/caption-contest-data

Data from the New Yorker Caption Contest

Primary LanguageJupyter Notebook

This repository contains data gathered on the NEXT active machine learning system for the New Yorker caption contest. The user sees a similar question to the one below and we provide information to the below questions/the answer/etc:

New Yorker hosting "How funny is this caption?" "Which caption is funnier?"
Cardinal bandits Cardinal bandits Dueling bandits

We provide about 33 million ratings on 441,479 unique captions during 88 contests after publishing 598 on 2018-01-07.

For each response, we record

  • information on the user (participant ID, response time, timestamp, network delay, etc)
  • information on the question (caption(s) present, user answer, algorithm generating query)

The data for an individual experiment is in the contests/ directory. For example, caption contest 505 lives in contests/random+adaptive/505/. More description and detail is given in the individual folder.

Dataset high-level description

These datasets are part of the "cartoon caption contest" where given a cartoon users are supposed to write a funny caption. Our algorithms help determine the funniest algorithms (and we also provide unbiased data).

We ask users to rate caption funniness in some way (more detail is provided in each folder). This could be questions like "Is the funnier caption on the left or right?" or "How funny is this comic -- 'unfunny', 'somewhat funny' or 'funny'?"

More detail is given in each folder. Each folder's name corresponds to which caption contest it appeared in.

Data provided

We provide response data for each user. We provide the details on what each query consists of as well as their answer/other information.

We provide

  • simplified response data as a CSV with header described below
  • full response data as a JSON object. This file is parsed by get_responses_from_next/json_parse.py
  • all possible captions
  • the cartoon the captions were being written for

Response data, CSV headers

  • Partipipant ID: The ID assigned to each participant. Note this is assigned when the page is visited; if the same user visits the page twice, they will get two participant IDs.
  • Response Time (s): How long the participant took to respond to the question. Network delay is accounted for
  • Network delay (s): How long the question took to load.
  • Timestamp: When the query was generated (and not when the query was answered)
  • Alg label: The algorithm responsible for showing the query. The random sampling is unbiased while "Lil_UCB" adaptively chooses the funniest caption.

Dueling bandits headers

Queries of the form "which caption is funnier?"

  • Left and Right (both headers appear): The caption that appeared on the left/right.
  • Answer: What the user selected as the funnier caption.

Cardinal bandits headers

Queries of the form "how funny is this caption?"
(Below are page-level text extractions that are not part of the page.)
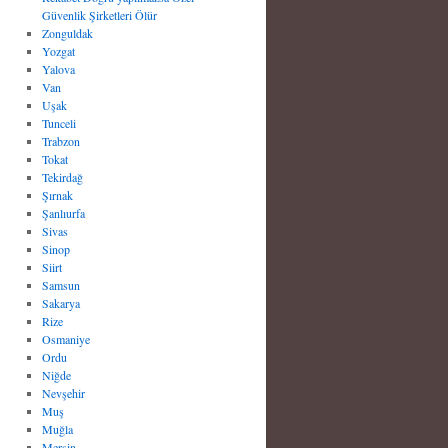
Güvenlik Şirketleri Ölür
Zonguldak
Yozgat
Yalova
Van
Uşak
Tunceli
Trabzon
Tokat
Tekirdağ
Şırnak
Şanlıurfa
Sivas
Sinop
Siirt
Samsun
Sakarya
Rize
Osmaniye
Ordu
Niğde
Nevşehir
Muş
Muğla
Mersin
  • Target: The caption the user is asked to rate.
  • Rating: What the user rated the caption as. This can be either 1, 2 or 3 depending on if the joke was unfunny, somewhat funny or funny respectively.

data.world

This data is available on data.world as stsievert/caption-contest-data. To obtain this data, follow their install instructions use a data.world integration, which includes interfaces for different languages. For example, here's their Python integration with these data:

>>> import datadotworld as dw
>>> d = dw.DataDotWorld()
>>> data = d.load_dataset('stsievert/caption-contest-data')
>>> print(data.tables['orginal/546_summary_LilUCB.csv'][0])
... OrderedDict([('', '0'),
                 ('rank', '1'),
                 ('caption', 'We never should have applauded.'),
                 ('score', '1.8421052631578947'),
                 ('precision', '0.04554460512094434'),
                 ('count', '285.0'),
                 ('unfunny', '110.0'),
                 ('somewhat_funny', '110.0'),
                 ('funny', '65.0')])

Datasets provided

  • trimmed participant responses, as a CSV (headers included above)
  • a trimmed CSV for each collection scheme, as detailed below.
  • the full participant response data as a .json file. The files to parse this file are included in this repo (json_parse.py).

Collection schemes

We decided to generate queries in several ways, either adaptively or randomly. The random data makes no choices based on previous responses on which queries to ask. The adaptive method does make choices based on previous responses to decide which queries to ask.

We consider the randomly collected data to be unbiased and the adaptively collected data to be biased. The randomly collected data is collected under the "RandomSampling" and "RoundRobin" algorithms while the adaptive schemes are with the "LilUCB" algorithm.

Credit

This dataset would not be possible without The New Yorker and their Caption Contest as well as The New Yorker cartoonists. More of their work is available at Condé Nast: https://condenaststore.com/conde-nast-brand/cartoonbank

Example queries

In earlier experiments, sample queries are also shown (minus 509). Other experiments have specified that the experiment setup being run was either "Cardinal" or "Dueling". In these two experiments, example captions are below:

The user is given a URL and after visiting the URL, the user is presented with a series of queries similar to the one above. There may be variations on the query, described in detail on each experiment.